**Exercise data**
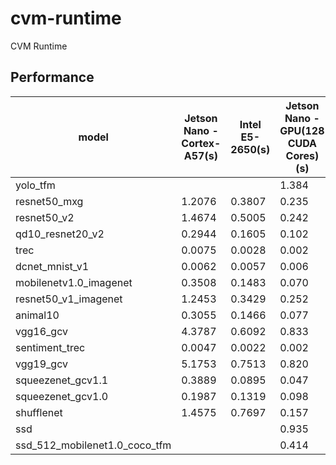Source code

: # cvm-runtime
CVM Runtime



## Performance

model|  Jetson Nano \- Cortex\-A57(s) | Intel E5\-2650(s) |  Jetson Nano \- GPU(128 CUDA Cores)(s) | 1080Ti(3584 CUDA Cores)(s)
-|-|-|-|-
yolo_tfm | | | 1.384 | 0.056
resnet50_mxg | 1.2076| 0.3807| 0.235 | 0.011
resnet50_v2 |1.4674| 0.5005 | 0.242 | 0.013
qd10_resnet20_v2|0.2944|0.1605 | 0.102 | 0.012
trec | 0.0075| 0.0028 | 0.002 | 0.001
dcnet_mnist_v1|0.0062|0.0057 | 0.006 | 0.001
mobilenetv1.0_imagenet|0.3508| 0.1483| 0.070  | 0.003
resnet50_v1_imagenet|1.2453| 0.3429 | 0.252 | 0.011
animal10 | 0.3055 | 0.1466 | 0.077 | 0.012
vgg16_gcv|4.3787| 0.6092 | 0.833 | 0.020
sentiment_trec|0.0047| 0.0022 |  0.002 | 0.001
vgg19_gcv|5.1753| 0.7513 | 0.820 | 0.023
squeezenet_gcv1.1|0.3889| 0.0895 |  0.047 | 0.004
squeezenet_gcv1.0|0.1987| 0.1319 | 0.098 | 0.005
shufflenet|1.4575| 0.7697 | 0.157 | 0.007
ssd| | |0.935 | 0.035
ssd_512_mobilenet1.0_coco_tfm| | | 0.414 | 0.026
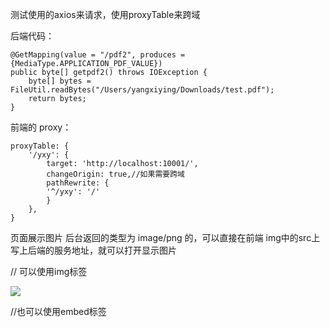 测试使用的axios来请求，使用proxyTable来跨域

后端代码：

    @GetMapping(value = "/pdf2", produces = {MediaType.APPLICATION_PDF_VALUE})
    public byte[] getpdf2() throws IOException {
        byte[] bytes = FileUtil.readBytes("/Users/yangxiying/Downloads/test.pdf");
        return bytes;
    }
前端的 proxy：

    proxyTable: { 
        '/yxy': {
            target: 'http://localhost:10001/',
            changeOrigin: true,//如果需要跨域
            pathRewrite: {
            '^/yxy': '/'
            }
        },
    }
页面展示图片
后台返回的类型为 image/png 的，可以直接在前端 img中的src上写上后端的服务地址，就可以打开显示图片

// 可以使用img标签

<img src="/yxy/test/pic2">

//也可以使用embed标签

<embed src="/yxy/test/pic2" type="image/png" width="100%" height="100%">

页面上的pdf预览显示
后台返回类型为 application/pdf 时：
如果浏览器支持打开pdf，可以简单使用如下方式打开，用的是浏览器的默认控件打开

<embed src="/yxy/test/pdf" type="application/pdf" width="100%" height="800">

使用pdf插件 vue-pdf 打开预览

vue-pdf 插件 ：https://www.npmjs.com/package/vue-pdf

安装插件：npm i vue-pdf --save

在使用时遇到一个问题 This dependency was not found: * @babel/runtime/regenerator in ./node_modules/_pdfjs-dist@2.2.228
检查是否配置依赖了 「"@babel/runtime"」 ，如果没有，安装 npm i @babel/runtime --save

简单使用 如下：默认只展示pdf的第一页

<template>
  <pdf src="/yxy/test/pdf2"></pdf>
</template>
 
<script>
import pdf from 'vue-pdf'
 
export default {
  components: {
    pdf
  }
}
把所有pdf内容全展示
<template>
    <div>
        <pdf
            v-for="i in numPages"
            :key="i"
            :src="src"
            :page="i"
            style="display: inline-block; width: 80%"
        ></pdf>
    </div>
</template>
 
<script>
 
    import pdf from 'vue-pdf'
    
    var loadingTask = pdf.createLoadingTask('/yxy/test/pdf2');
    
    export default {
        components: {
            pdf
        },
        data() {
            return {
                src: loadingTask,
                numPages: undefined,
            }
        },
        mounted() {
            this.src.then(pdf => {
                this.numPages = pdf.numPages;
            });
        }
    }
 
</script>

**What this task involves**
Present everything in the records from the line containing "在使用时遇到一个问题 This dependency" down to the line containing "var loadingTask = pdf.createLoadingTask('/yxy/test/pdf2');", both included, as a Markdown table with the columns No. and Content. Number each line in order and leave blank lines out.

**Result for this task**
| No. | Content |
|---|---|
| 1 | 在使用时遇到一个问题 This dependency was not found: * @babel/runtime/regenerator in ./node_modules/_pdfjs-dist@2.2.228 |
| 2 | 检查是否配置依赖了 「"@babel/runtime"」 ，如果没有，安装 npm i @babel/runtime --save |
| 3 | 简单使用 如下：默认只展示pdf的第一页 |
| 4 | <template> |
| 5 |   <pdf src="/yxy/test/pdf2"></pdf> |
| 6 | </template> |
| 7 | <script> |
| 8 | import pdf from 'vue-pdf' |
| 9 | export default { |
| 10 |   components: { |
| 11 |     pdf |
| 12 |   } |
| 13 | } |
| 14 | 把所有pdf内容全展示 |
| 15 | <template> |
| 16 |     <div> |
| 17 |         <pdf |
| 18 |             v-for="i in numPages" |
| 19 |             :key="i" |
| 20 |             :src="src" |
| 21 |             :page="i" |
| 22 |             style="display: inline-block; width: 80%" |
| 23 |         ></pdf> |
| 24 |     </div> |
| 25 | </template> |
| 26 | <script> |
| 27 |     import pdf from 'vue-pdf' |
| 28 |     var loadingTask = pdf.createLoadingTask('/yxy/test/pdf2'); |